After unsurprisingly seeing major declines in hotel occupancy in October following Hurricanes Irma and Maria, the Caribbean hotel industry rebounded in a big way in October, according to the latest report from hotel analytics firm STR.

After a September that saw a 16.5 percent year-over-year decline in hotel occupancy, Caribbean hotels reported a 3.5 percent increase in occupancy compared to October 2016.

That wasn’t just a major bounce back — it was also the highest year-over-year increase of any month in all of 2017.

In fact, hotel rates actually rose by 6.9 percent in October year over year to an average daily rate of $160.96, while revenue per available room rose, too, with a 10.8 percent increase to $92.11.

The Sands at Grace Bay in Turks and Caicos, another top property that has reopened.

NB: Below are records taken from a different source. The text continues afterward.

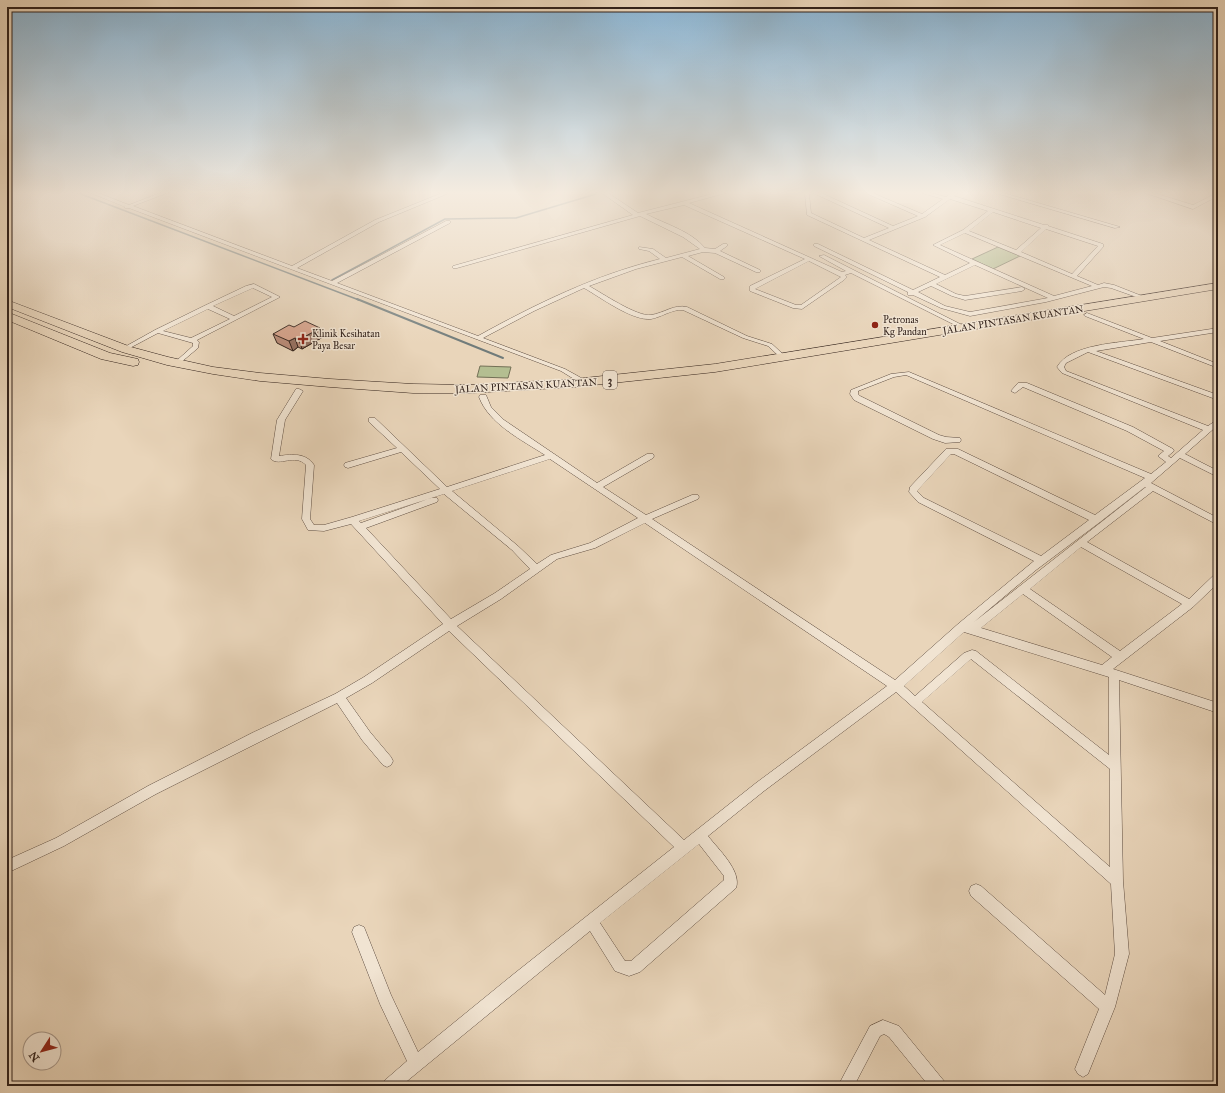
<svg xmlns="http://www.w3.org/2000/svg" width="1225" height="1093" font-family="'IM FELL Great Primer',serif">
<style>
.green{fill:#b4be91;stroke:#737056}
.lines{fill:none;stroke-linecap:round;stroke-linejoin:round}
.stream-far1{stroke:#707b7a;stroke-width:1.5}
.stream{stroke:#707b7a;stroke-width:2}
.street-casing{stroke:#604f43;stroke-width:1}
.highway-casing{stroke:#32221b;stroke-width:1}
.street{fill:#f1e4d2;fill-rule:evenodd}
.highway{fill:#e9d5ba;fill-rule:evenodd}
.wall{fill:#b98b78;stroke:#32221b}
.shaded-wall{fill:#967161;stroke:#32221b}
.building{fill:#d7a28b;stroke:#32221b}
.poi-dot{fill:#8f2418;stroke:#f1e4d2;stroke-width:1.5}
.labels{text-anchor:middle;stroke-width:3;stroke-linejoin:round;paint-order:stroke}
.far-poi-label{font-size:10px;fill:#32221b;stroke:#f1e4d2;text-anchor:start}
.far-street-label{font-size:10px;fill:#32221b;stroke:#f1e4d2}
.shield{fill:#f1e4d2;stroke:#6b5c52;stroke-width:1}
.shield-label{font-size:11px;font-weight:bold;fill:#32221b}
</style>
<rect width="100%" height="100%" fill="#e9d5ba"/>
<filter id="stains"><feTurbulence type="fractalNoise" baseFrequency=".005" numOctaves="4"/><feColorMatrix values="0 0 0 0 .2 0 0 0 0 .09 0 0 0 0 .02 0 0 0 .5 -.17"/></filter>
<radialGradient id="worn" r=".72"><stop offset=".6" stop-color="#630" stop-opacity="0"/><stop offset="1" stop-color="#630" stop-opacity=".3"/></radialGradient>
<g class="green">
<polygon points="998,247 1020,256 993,269 972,259"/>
<polygon points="480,366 511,367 508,378 477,377"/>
</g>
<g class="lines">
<g class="stream-far1">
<polyline points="73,191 359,300"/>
<polyline points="100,193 112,191"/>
<polyline points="332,280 445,219 516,218 596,194"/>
</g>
<polyline class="stream" points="357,299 503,358"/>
<defs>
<g id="street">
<path d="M86,191h7l36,14 36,-14h7l-39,15 159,60 83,-46 72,-29h7l-75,31 -82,46 35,13 114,-60h4v2l-113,60 141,53c58,-32 117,-61 182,-77l-11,-8 -10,-2v-2l14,2 13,9 34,-9 -17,-12 -43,-21 -183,52h-4v-2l180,-51 -34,-24h6l33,22 86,-22h9l-44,12 153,69 4,-1 -27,-15 5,-1 142,72 -5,1 -110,-55 -6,2 2,2 -3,3 -42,29 -9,-1 -43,-17v-5l55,-27 -121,-54 -38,9c19,10 45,17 59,34l10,1 8,-5h4v2l-7,5 40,19v2h-4l-41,-19 -12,-1 -15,4 36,21v2h-4l-38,-22 -46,12 -47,17c13,7 48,31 62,29 13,-2 23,-11 36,-8l60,29 25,8 14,13 -3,2 -2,-1 -13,-12 -25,-8 -60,-28c-11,-1 -21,7 -32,9 -19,2 -51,-22 -67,-31l-50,23 -51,27 82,31 20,11v4h-3l-21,-13 -432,-163h-4v-1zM809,261l32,16 -40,28h-5l-41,-16z"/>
<path d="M807,191h10l76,35 25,-10 -57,-25h7l54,23 21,-15 -28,-8h9l22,6 8,-6h6l-6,5 90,29h4v1l55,18v3l-26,29 21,9 6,-2 10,2 33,13 -5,1 -31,-11 -7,-1 -58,15 -76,14 -29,-8 -28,-13h-5v-3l-94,-46v-2h4l95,46 27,-13 -133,-62 -2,-21zM811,192l78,36 -25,10 -53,-25 -2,-19zM950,199l38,12 -25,19 -30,15 37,18 -25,12 -76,-35 56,-23zM993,212l48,16 -25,22 -47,-19zM1046,229l52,17 -26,28 -51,-22zM965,233l127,53 -38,10 -114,-51zM975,265l73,33 -78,14 -25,-6 -27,-14 13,-6 21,10 13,4 57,-9 3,-2 -3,-2 -57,9 -9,-2 -20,-10z"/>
<polygon points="989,191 997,191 1120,227 1115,228"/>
<polygon points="1140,191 1148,191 1193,205 1215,194 1218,194 1218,196 1193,209"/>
<path d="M254,284l26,13 -83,43 2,2 -1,6 -19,16h-4l-1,-1 19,-17v-3l-35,-10 -32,17 -2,1 -3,-2 34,-19 51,-25 40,-19zM253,288l19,9 -38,19 -21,-10zM208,309l22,10 -39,19 -28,-7z"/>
<path d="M1087,313l65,25 66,-10v4l-58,9 58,23v4l-67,-26 -55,9 122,44v5l-130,-48 -22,11 -2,4 2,4 142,55 10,-7v6l-33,29 33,17v6l-38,-19 -29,25 67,35v7l-65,-34 -66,51 102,57 26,-25 3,-1v10l-25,24 -80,62 105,34v10l-99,-33 4,201 6,73 -14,53 -27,67 -5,3 -5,-3 -3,-5 24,-60 -128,-113 -2,-5 2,-5 5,-2 5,2 124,109 10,-41 -4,-70 -215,-192 -132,99 -56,45c10,13 34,35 28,52l-96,84 -11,4 -14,-5 -25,-40 -189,155h-20l3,-5 23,-20 -27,-57 -28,-72 2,-5 5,-2 5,2 27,68 27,57 97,-79 159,-126 -225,-216 -77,52 -26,15 24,34 21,25 2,4 -2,4 -4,2 -4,-2 -21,-25 -25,-37 -181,91 -92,52 -57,27v-13l49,-22 92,-52 104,-53 83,-39 29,-17 79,-53 -92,-100 -27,7 -16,-1 -6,-11 4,-54c-11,-12 -27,2 -35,-6l6,-39 19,-31h3l4,2 -18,29 -6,36c14,-2 27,-3 35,9l-4,54 4,6h10l28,-8 88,-28 -39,-37 -53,16 -3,-1 -1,-2 1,-2 52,-15 -28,-26v-4h6l72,69 98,-32c-23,-15 -56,-31 -66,-58l1,-2h6l5,12 13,13 93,63 50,-29h6l1,2 -1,2 -50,29 43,28 46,-20h6l1,2 -1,2 -46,20 243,161 63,-56 76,-63 -116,-59 -9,-10 1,-5 36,-38h12l137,66 50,-37 -239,-103 -12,2 -36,14v3l2,2 79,39 7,2 14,1 1,2 -1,2 -15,1 -12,-4 -79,-39 -4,-6 1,-4 40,-16 18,-2 242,102 15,-12 -8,-6 6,-5 -37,-20 -104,-44 -8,6 -4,-2 7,-8h9l106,44 40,22 1,2 -6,5 3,2 32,-28 -141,-57 -5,-6c13,-23 62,-24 87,-28l-59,-23 -1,-1zM951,454h3l135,66 -48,36 -117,-58 -7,-7zM550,459l88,59 -48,25 -39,12 -14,9 -19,-18 -66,-55zM1145,487h1l-172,135 62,-52 64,-48zM444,494l68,56 18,19 -35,24 -44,26 -85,-91 71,-26 1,-2 -1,-2h-6l-70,25 -2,-2zM645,523l242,163 -131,97 -72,57 -227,-214 44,-27 56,-40 38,-11zM1081,547l101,57 -62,47 -90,-62zM1023,594l89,63 -10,8 -121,-37zM964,632l145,45v78l-133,-104 -4,-1 -8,3 -49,43 -11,-10zM971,659l139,110v98l-188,-165zM699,844l25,32v4l-93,81h-6l-25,-38z"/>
<polygon points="883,1020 899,1026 944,1081 947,1086 929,1086 889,1037 884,1034 880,1036 854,1086 838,1086 870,1026"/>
</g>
<g id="highway">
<polygon points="1218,283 1218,289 715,372 575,387 469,393 413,393 330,387 260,381 213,374 167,365 122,352 7,307 7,300 131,347 168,357 213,367 260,373 330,379 413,384 469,385 575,379 715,364"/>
<polygon points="7,312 110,353 138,359 139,362 138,365 133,366 101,359 7,320"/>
</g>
</defs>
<use href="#street" class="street-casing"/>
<use href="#highway" class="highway-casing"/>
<use href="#street" class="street"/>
<use href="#highway" class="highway"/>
</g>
<polygon class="wall" points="294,327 323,337 302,349 298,347 293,351 277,343 273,334"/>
<g class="shaded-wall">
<polygon points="320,328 323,337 302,349 299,340"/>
<polygon points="295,338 298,347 293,351 289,341"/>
</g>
<polygon class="building" points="305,321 320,328 299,340 295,338 289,341 273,334 289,325 294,327"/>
<linearGradient id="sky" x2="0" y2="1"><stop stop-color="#89b5d5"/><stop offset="0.56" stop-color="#f5ece0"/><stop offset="1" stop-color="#f5ece0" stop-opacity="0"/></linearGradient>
<rect width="1225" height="344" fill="url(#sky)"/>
<g class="poi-dot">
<circle cx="875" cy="325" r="4"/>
<path d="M301 333h4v4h4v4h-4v4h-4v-4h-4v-4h4z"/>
</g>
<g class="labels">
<g class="far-poi-label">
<text x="883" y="323">Petronas<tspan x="883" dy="12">Kg Pandan</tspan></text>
<text x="312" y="337">Klinik Kesihatan<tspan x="312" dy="12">Paya Besar</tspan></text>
</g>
<g class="far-street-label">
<text transform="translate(1013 319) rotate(-9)" y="4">JALAN PINTASAN KUANTAN</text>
<text transform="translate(526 385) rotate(-3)" y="4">JALAN PINTASAN KUANTAN</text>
</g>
<rect class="shield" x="603" y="371" width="14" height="18" rx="3"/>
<g class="shield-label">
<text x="610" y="384">3</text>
</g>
</g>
<rect width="1225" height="1093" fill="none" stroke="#e9d5ba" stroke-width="24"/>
<rect x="8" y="8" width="1209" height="1077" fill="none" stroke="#32221b" stroke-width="2"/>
<rect x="12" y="12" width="1201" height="1069" fill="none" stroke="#32221b"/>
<g transform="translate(42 1051) rotate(234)"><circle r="19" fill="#f1e4d2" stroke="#a59689"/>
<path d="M0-3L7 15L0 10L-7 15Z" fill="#8f2418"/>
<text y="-6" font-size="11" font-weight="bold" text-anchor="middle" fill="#32221b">N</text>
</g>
<rect width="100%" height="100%" filter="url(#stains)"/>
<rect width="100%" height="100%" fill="url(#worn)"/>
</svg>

For the year, even with the impact of the storms, hotel occupancy for the Caribbean is down just 0.7 percent to 66.9 percent, while hotel rates are up 2.2 percent to $202.88 and revenue per available room is up 1.5 percent to $135.81.

To compile its data, STR surveyed 1,906 hotels comprising 246,470 rooms in the wider Caribbean region.

It’s a serious message to the world that the Caribbean hotel sector isn’t just recovering from Irma and Maria — it’s stronger than it has been all year.

Indeed, contrary to perception, the vast majority of the Caribbean is open for business and ready for the peak season (For more on that, see our list of 30 islands in the Caribbean you can visit right now).

St Barth’s Les Ilets de la Plage hotel has already reopened.

And even islands hit hard by the storms, most notably the British Virgin Islands and St Barth, are already welcoming visitors again for the tourist season.